* **Data for processing**
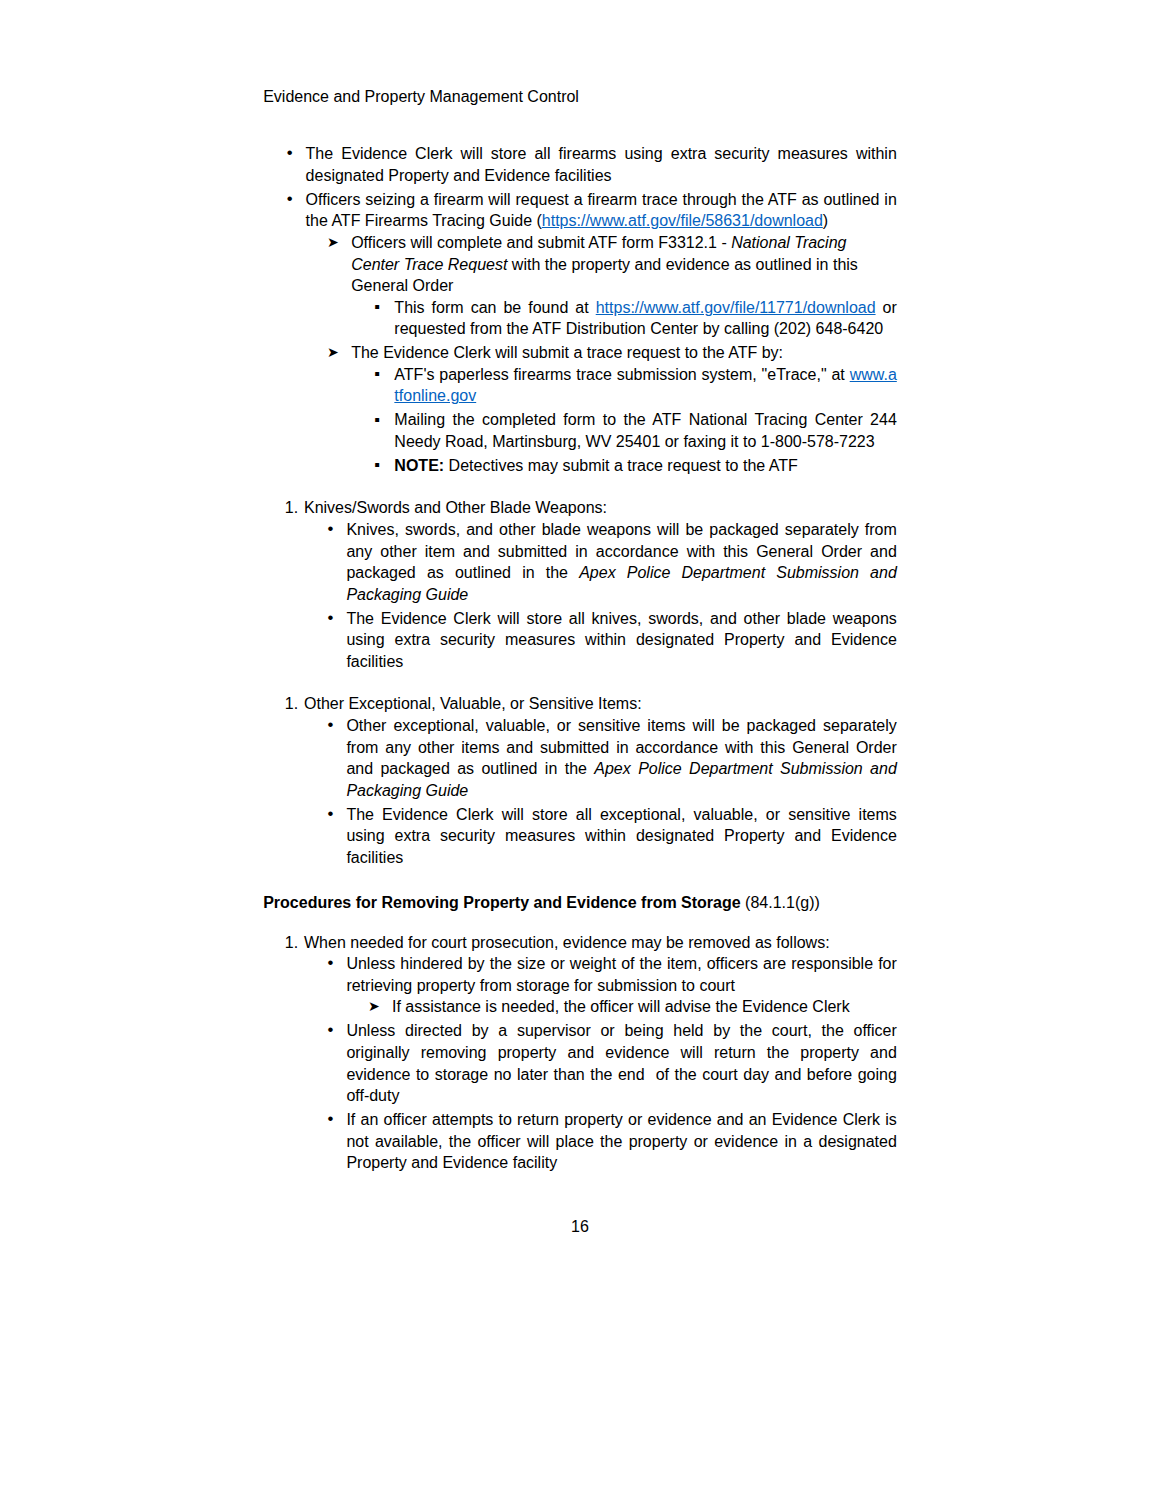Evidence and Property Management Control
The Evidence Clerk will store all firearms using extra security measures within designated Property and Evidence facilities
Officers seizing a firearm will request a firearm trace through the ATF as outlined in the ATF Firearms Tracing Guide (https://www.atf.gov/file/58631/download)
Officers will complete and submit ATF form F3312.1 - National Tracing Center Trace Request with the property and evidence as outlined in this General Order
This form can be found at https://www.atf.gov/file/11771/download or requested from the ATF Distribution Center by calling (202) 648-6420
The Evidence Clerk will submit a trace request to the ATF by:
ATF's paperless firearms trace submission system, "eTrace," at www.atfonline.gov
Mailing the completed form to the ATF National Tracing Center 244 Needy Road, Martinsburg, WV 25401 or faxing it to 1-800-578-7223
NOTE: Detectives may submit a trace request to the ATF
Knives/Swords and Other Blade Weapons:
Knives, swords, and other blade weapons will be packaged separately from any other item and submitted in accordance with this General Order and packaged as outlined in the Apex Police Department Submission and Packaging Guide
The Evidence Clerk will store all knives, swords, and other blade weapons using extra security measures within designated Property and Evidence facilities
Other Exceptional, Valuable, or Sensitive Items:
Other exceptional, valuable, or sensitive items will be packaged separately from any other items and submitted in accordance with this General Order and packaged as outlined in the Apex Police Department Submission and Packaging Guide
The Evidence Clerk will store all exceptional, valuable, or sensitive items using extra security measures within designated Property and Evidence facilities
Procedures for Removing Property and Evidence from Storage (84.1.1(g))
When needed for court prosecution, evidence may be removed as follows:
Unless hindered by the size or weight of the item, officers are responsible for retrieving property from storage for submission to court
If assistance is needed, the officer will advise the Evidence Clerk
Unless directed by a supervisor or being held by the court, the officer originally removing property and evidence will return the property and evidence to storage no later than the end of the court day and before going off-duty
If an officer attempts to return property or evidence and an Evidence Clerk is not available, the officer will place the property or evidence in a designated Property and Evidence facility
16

* **Task**
Answer with a number alone: how many lines of the records contain the string "facilities"?

* **Exercise response**
3